● WHAT YOU ARE ASKED TO DO
The entries below are to be returned as written, with all pictures dropped.

● STUDY MATERIAL
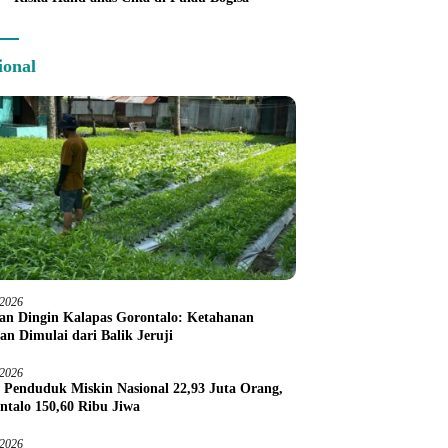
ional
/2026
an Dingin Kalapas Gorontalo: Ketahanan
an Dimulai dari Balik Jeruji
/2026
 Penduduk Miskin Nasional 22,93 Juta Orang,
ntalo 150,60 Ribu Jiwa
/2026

● SOLUTION TO THE PROBLEM
ional
/2026
an Dingin Kalapas Gorontalo: Ketahanan
an Dimulai dari Balik Jeruji
/2026
 Penduduk Miskin Nasional 22,93 Juta Orang,
ntalo 150,60 Ribu Jiwa
/2026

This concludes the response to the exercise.